Mulher de 47 anos passou mal dentro de consultório após receber anestesia para extrair um dente

iG Minas Gerais | Evandro Teles / Johnatan Castro |

Segundo CRO-MG, consultório e profissional tinham situação regular
FOTO: NELSON BATISTA / O TEMPO
Segundo CRO-MG, consultório e profissional tinham situação regular

A morte de uma mulher durante um procedimento odontológico em Betim, na região metropolitana, resultou em um conflito entre os parentes da vítima e a dentista que fazia o atendimento. Maria Deuzeni de Souza, 47, passou mal após receber uma anestesia para extrair um dente.

“Ela tem problema de pressão alta e de coração. A dentista sabia disso, pois ela já tinha avisado que tinha pressão alta”, afirmou o marido da vítima, Genésio Amaro de Souza, 46.

“Queremos saber mais sobre o que aconteceu, que se apurem responsabilidades, se houve negligência por parte da dentista”, completou uma cunhada, que pediu para não ser identificada.
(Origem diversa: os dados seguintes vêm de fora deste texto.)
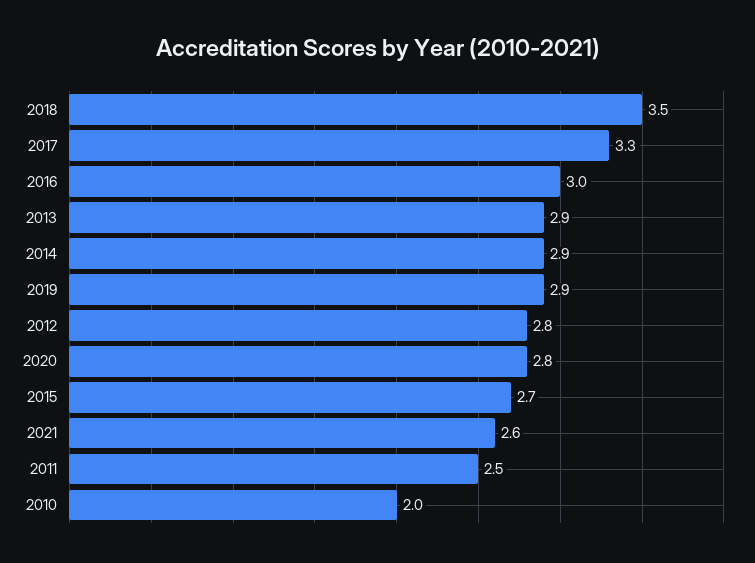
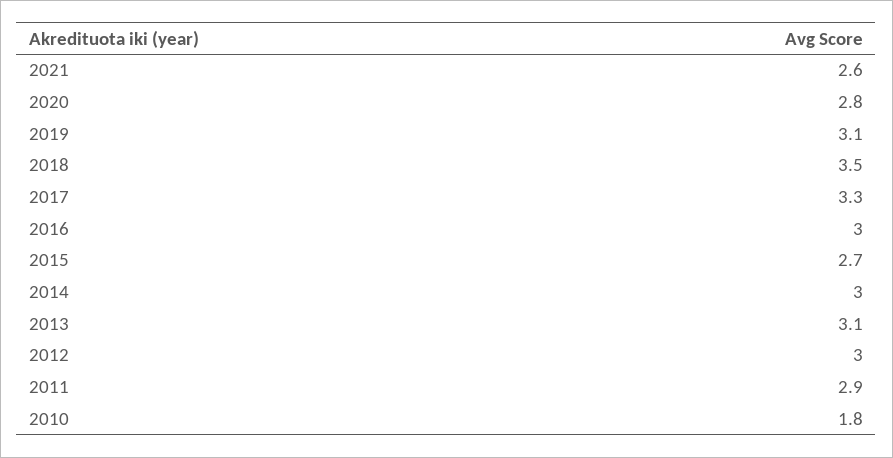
  {
    "2018": 3.5,
    "2017": 3.3,
    "2016": 3,
-   "2013": 2.9,
+   "2013": 3.1,
-   "2014": 2.9,
+   "2014": 3,
-   "2019": 2.9,
+   "2019": 3.1,
-   "2012": 2.8,
+   "2012": 3,
    "2020": 2.8,
    "2015": 2.7,
    "2021": 2.6,
-   "2011": 2.5,
+   "2011": 2.9,
-   "2010": 2
+   "2010": 1.8
  }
A dentista afirmou à Polícia Militar (PM) que não sabia dos problemas de saúde da mulher. Após Maria parar de respirar, sentada na cadeira da dentista, o Serviço de Atendimento Móvel de Urgência (Samu) foi chamado, mas a vítima não resistiu e morreu.

Conselho. Apesar de a dentista ter afirmado aos militares que não sabia dos problemas da vítima, o presidente do Conselho Regional de Odontologia de Minas (CRO-MG), Luciano Eloi Santos, afirma que todas as informações sobre o quadro de saúde dos pacientes devem ser levantados em uma entrevista prévia.

No entanto, ele destaca que a entidade só poderá se posicionar após a conclusão da perícia da Polícia Civil, que indicará a causa da morte e itens como o tipo de anestésico e a quantidade utilizados.

“O dentista faz aferição da pressão arterial, mas tudo isso vai depender de cada caso. Em uma intervenção em paciente com cardiopatia mais grave, pedem-se risco cirúrgico e autorização do médico que o acompanha”, disse, ressaltando que esse tipo de caso costuma ser raro. “Qualquer paciente portador de lesão cardiovascular está passível de ter qualquer problema durante um ato operatório médico ou odontológico, e no seu cotidiano”, conlui Santos.